---- TEXTO

Primero debemos importar el dataset. En nuestro caso este está guardado como un pandas pickleado (fuente: [este tutorial](https://huggingface.co/course/chapter5/2)). La biblioteca [datasets](https://huggingface.co/docs/datasets/index) nos permite cargar un dataset con este formato. Los path pueden ser modificados en el archivo config.py.

In [3]:
from datasets import load_dataset

data_files = {"train": file_names['df_es_train'], "test": file_names['df_es_test'], "trial": file_names['df_es_trial']}
dataset_emoji = load_dataset("pandas", data_files=data_files)
dataset_emoji

Using custom data configuration default-228967d292f22886


Downloading and preparing dataset pandas/default to /home/camilo/.cache/huggingface/datasets/pandas/default-228967d292f22886/0.0.0/6197c1e855b639d75a767140856841a562b7a71d129104973fe1962594877ade...


Downloading data files:   0%|          | 0/3 [00:00<?, ?it/s]

Extracting data files:   0%|          | 0/3 [00:00<?, ?it/s]

Dataset pandas downloaded and prepared to /home/camilo/.cache/huggingface/datasets/pandas/default-228967d292f22886/0.0.0/6197c1e855b639d75a767140856841a562b7a71d129104973fe1962594877ade. Subsequent calls will reuse this data.


  0%|          | 0/3 [00:00<?, ?it/s]

DatasetDict({
    train: Dataset({
        features: ['id', 'text', 'label'],
        num_rows: 81326
    })
    test: Dataset({
        features: ['id', 'text', 'label'],
        num_rows: 10000
    })
    trial: Dataset({
        features: ['id', 'text', 'label'],
        num_rows: 10000
    })
})

In [4]:
dataset_emoji = dataset_emoji.remove_columns("id")

In [5]:
dataset_emoji["train"][0]

{'text': 'Es imposible quererte más @ Plaza Del Callao - Madrid ',
 'label': '0'}

In [6]:
from datasets import ClassLabel # Features, Value

dataset_emoji = dataset_emoji.cast_column("label",ClassLabel(num_classes=19))

Casting the dataset:   0%|          | 0/9 [00:00<?, ?ba/s]

Casting the dataset:   0%|          | 0/1 [00:00<?, ?ba/s]

Casting the dataset:   0%|          | 0/1 [00:00<?, ?ba/s]

In [7]:
dataset_emoji["train"].features

{'text': Value(dtype='string', id=None),
 'label': ClassLabel(num_classes=19, names=['0', '1', '2', '3', '4', '5', '6', '7', '8', '9', '10', '11', '12', '13', '14', '15', '16', '17', '18'], id=None)}

Queremos hacer finetuning a BETO para la tarea de predecir emojis. En este caso tendremos un conjunto fijo de emojis, por ende se trata de una tarea de clasificación. Seguiremos partes de [este tutorial](https://huggingface.co/docs/transformers/tasks/sequence_classification).

--------

* _INSTRUCCIONES_:
1 – Enumere las particiones del dataset que se cargan en el texto sobre la predicción de emojis e indique el número de filas de cada una.
2 – Retome el texto sobre la predicción de emojis a continuación de su última oración.
Los datos proceden de una fuente distinta.

---- CONJUNTO DE DATOS

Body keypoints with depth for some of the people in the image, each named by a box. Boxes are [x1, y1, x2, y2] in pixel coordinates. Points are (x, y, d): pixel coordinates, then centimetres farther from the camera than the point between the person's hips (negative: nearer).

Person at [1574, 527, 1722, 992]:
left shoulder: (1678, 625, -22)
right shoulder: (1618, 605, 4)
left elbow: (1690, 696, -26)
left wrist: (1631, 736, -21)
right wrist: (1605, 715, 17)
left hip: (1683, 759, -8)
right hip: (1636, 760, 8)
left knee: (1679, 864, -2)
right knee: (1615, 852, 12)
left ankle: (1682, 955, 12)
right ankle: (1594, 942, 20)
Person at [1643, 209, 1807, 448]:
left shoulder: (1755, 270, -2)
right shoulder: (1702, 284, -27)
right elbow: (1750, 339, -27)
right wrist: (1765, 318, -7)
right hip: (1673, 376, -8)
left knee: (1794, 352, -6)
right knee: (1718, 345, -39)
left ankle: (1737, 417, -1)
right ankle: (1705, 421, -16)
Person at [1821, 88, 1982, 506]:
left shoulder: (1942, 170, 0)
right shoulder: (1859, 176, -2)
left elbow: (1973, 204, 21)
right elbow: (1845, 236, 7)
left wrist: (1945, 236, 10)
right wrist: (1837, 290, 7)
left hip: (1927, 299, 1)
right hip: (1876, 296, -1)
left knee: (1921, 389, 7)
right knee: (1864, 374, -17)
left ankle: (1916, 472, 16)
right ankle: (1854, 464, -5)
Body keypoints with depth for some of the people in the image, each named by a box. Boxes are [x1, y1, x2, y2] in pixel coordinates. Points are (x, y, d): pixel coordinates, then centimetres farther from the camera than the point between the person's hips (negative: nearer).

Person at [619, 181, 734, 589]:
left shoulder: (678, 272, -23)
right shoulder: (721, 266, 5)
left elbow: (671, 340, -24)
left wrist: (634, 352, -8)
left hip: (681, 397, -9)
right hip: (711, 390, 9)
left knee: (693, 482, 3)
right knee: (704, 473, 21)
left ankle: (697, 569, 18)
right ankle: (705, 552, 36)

--------

* _RESPUESTAS_:
1 – train: 81326 filas; test: 10000 filas; trial: 10000 filas.

2 –
### Importando el tokenizador

In [8]:
from transformers import AutoTokenizer

model_id = "dccuchile/bert-base-spanish-wwm-uncased"
tokenizer = AutoTokenizer.from_pretrained(model_id)

Necesitamos crear una función que tokenice los elementos del dataset

In [9]:
def preprocess_function(examples):
    return tokenizer(examples["text"], truncation=True, padding=True)

In [10]:
tokenized_dataset = dataset_emoji.map(preprocess_function, batched=True)



  0%|          | 0/82 [00:00<?, ?ba/s]

  0%|          | 0/10 [00:00<?, ?ba/s]

  0%|          | 0/10 [00:00<?, ?ba/s]

In [11]:
from transformers import DataCollatorWithPadding

data_collator = DataCollatorWithPadding(tokenizer=tokenizer)

Ahora importamos el modelo

In [12]:
from transformers import AutoModelForSequenceClassification

model = AutoModelForSequenceClassification.from_pretrained(model_id, num_labels=19)

Some weights of the model checkpoint at dccuchile/bert-base-spanish-wwm-uncased were not used when initializing BertForSequenceClassification: ['cls.predictions.decoder.bias', 'cls.predictions.transform.LayerNorm.weight', 'cls.predictions.transform.dense.bias', 'cls.predictions.transform.dense.weight', 'cls.predictions.bias', 'cls.predictions.transform.LayerNorm.bias', 'cls.predictions.decoder.weight']
- This IS expected if you are initializing BertForSequenceClassification from the checkpoint of a model trained on another task or with another architecture (e.g. initializing a BertForSequenceClassification model from a BertForPreTraining model).
- This IS NOT expected if you are initializing BertForSequenceClassification from the checkpoint of a model that you expect to be exactly identical (initializing a BertForSequenceClassification model from a BertForSequenceClassification model).
Some weights of BertForSequenceClassification were not initialized from the model checkpoint at dccuc

y el trainer de transformers

In [14]:
from transformers import TrainingArguments, Trainer

training_args = TrainingArguments(
    output_dir="./results",
    learning_rate=2e-5,
    per_device_train_batch_size=16,
    per_device_eval_batch_size=16,
    num_train_epochs=5,
    weight_decay=0.01
)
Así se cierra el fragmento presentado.